I have now gone low tech, natural light only and it seems to be working well, although it has only been a month.

It gets 3 hours of direct sunlight in the early morning and then ambient light for the rest of the day. Since making the change most of the algae has disappeared but plants are still doing well, except the ones that are now in a much shadier position.

Just wondering if anyone here has done this and what their experiences were?

Many Thanks.

R


----------



## Brenmuk (16 Jun 2010)

Apparently Diana Walstead had extra south facing windows built in her house to get more of her fish tanks exposed to the sun.

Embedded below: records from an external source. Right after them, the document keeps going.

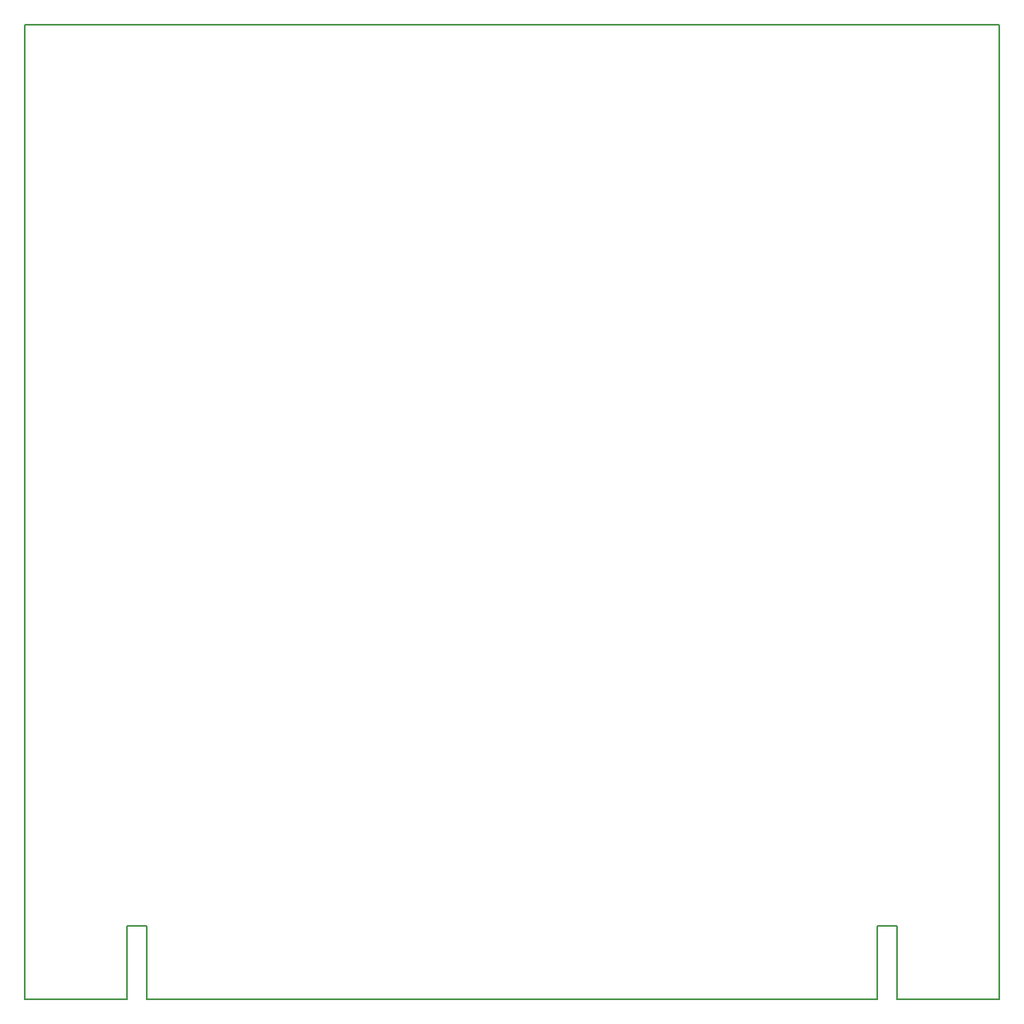
<source format=gbr>
G04 #@! TF.FileFunction,Profile,NP*
%FSLAX46Y46*%
G04 Gerber Fmt 4.6, Leading zero omitted, Abs format (unit mm)*
G04 Created by KiCad (PCBNEW 4.0.3-stable) date 09/16/16 16:21:31*
%MOMM*%
%LPD*%
G01*
G04 APERTURE LIST*
%ADD10C,0.100000*%
%ADD11C,0.150000*%
G04 APERTURE END LIST*
D10*
D11*
X89500000Y-100000000D02*
X100000000Y-100000000D01*
X89500000Y-92500000D02*
X89500000Y-100000000D01*
X87500000Y-92500000D02*
X89500000Y-92500000D01*
X87500000Y-100000000D02*
X87500000Y-92500000D01*
X12500000Y-100000000D02*
X87500000Y-100000000D01*
X10500000Y-100000000D02*
X0Y-100000000D01*
X12500000Y-92500000D02*
X12500000Y-100000000D01*
X10500000Y-92500000D02*
X12500000Y-92500000D01*
X10500000Y-100000000D02*
X10500000Y-92500000D01*
X100000000Y0D02*
X0Y0D01*
X100000000Y-100000000D02*
X100000000Y0D01*
X0Y0D02*
X0Y-100000000D01*
M02*

</source>
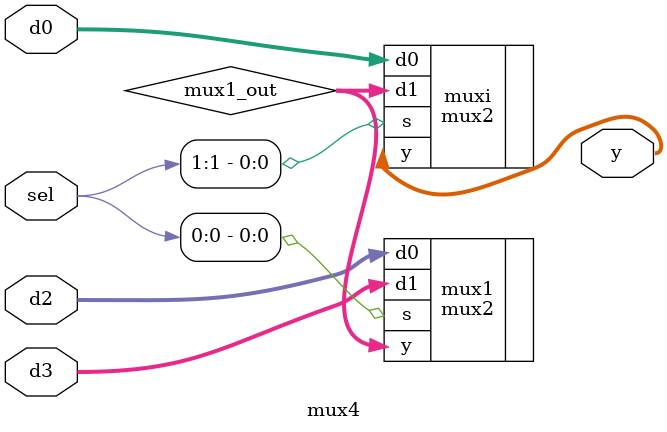
<source format=sv>
module mux4 #(parameter WIDTH = 8)
    (input logic [WIDTH-1:0] d0, d2, d3,
     input logic [1:0] sel,
     output logic [WIDTH-1:0] y);

    wire [WIDTH-1:0] mux0_out, mux1_out;
    mux2 #(WIDTH) mux1 (.d0(d2), .d1(d3), .s(sel[0]), .y(mux1_out));

    mux2 #(WIDTH) muxi (.d0(d0), .d1(mux1_out), .s(sel[1]), .y(y));
endmodule

</source>
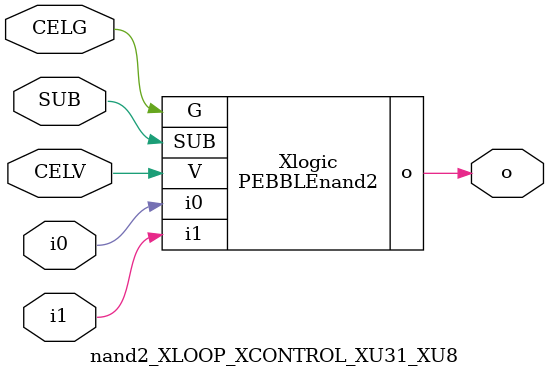
<source format=v>



module PEBBLEnand2 ( o, G, SUB, V, i0, i1 );

  input i0;
  input V;
  input i1;
  input G;
  output o;
  input SUB;
endmodule

//Celera Confidential Do Not Copy nand2_XLOOP_XCONTROL_XU31_XU8
//Celera Confidential Symbol Generator
//5V NAND2
module nand2_XLOOP_XCONTROL_XU31_XU8 (CELV,CELG,i0,i1,o,SUB);
input CELV;
input CELG;
input i0;
input i1;
input SUB;
output o;

//Celera Confidential Do Not Copy nand2
PEBBLEnand2 Xlogic(
.V (CELV),
.i0 (i0),
.i1 (i1),
.o (o),
.SUB (SUB),
.G (CELG)
);
//,diesize,PEBBLEnand2

//Celera Confidential Do Not Copy Module End
//Celera Schematic Generator
endmodule

</source>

Providing you don't end up with nutrient limitations then I suspect your plants will love the 3 hrs of sunlight  8) .

What kind of substrate are you using?


----------



## Stickleback (16 Jun 2010)

It was Tropica substrate that I put in there but the tank is a year and a half old now so not sure what state it is in.

I am relying on dosing using the perameters Tom Barr recomends for low tech. 

Makes it very hard to estimate the WPG equivilent though. But like you said indoor plants love a bit of sunlight, especially the morning sun, so finger crossed.

R


----------